特に、米国市場ではエヌビディア<NVDA>が5%高と急伸。時価総額は3兆ドルに乗せ、アップル<AAPL>を抜きマイクロソフト<MSFT>に続く米国2位の企業に躍進した。ナスダック指数が上昇基調を強めている背景にあるのは、米インフレ懸念の後退だ。5日に発表された米5月ADP雇用統計は予想を下回ったほか、同ISM非製造業景況指数も項目別では「価格」が低下した。米長期金利は一時4.2%台に低下した。
市場では、9月の米連邦公開市場委員会(FOMC)で50%を超える確率で利下げが決定されると予想しており、この金利低下観測が半導体株などハイテク株を押し上げている。これを受けて、この日の東京市場でも東京エレクトロン<8035>やアドバンテスト<6857>、ディスコ<6146>を中心とする半導体関連株が値を上げた。米国のショートセラー(空売り投資家)の標的となったレーザーテック<6920>は続落した。

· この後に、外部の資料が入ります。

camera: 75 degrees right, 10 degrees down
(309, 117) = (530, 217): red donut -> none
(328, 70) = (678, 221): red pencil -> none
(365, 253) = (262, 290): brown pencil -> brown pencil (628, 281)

当面、半導体などハイテク株の焦点となるのは、やはり米金融政策だろう。11~12日に開催されるFOMCが注目されるが、まずは明晩の米5月雇用統計が大きな焦点となる。現時点では非農業部門雇用者数は19.0万人増(4月は17.5万人増)が予想されている。明晩の雇用統計を無事にこなせば、日本株も半導体などハイテク株を中心に一段の戻りを試すことも期待できそうだ。

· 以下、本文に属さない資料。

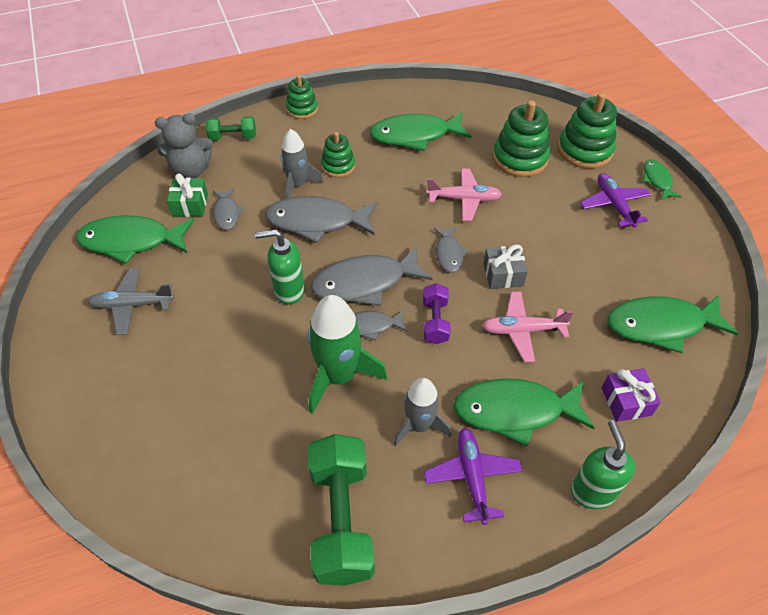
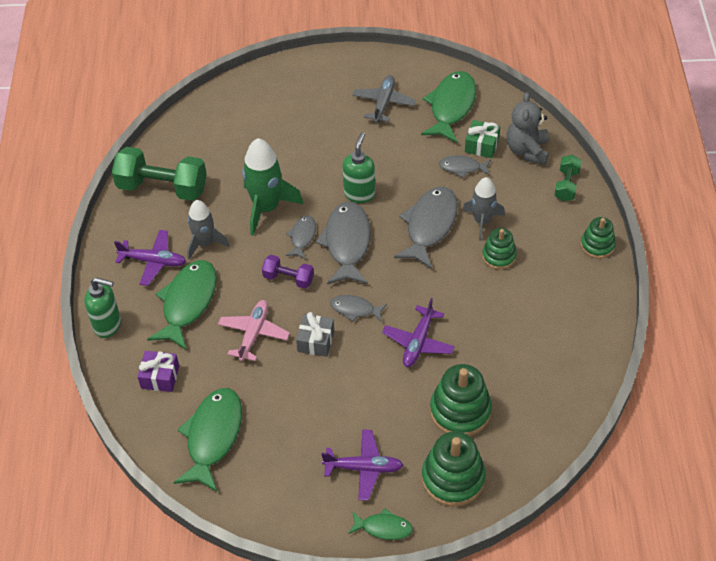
camera: 110 degrees right, 0 degrees up
(415, 135) = (525, 330): green fish -> none
(464, 199) = (418, 342): pink plane -> purple plane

今晩は米新規失業保険申請件数と米4月貿易収支が発表される。また、欧州中央銀行(ECB)理事会が開催される。ECBでは利下げが予想されており、米金利低下への追い風が期待される。明日の予定では、上記の米雇用統計以外では国内で4月の家計調査、4月の景気動向指数など。海外では5月の中国貿易統計、4月の米消費者信用残高など。また、クミアイ化学工業<4996>や日本駐車場開発<2353>、サムコ<6387>、エイチーム<3662>などの決算発表が予定されている。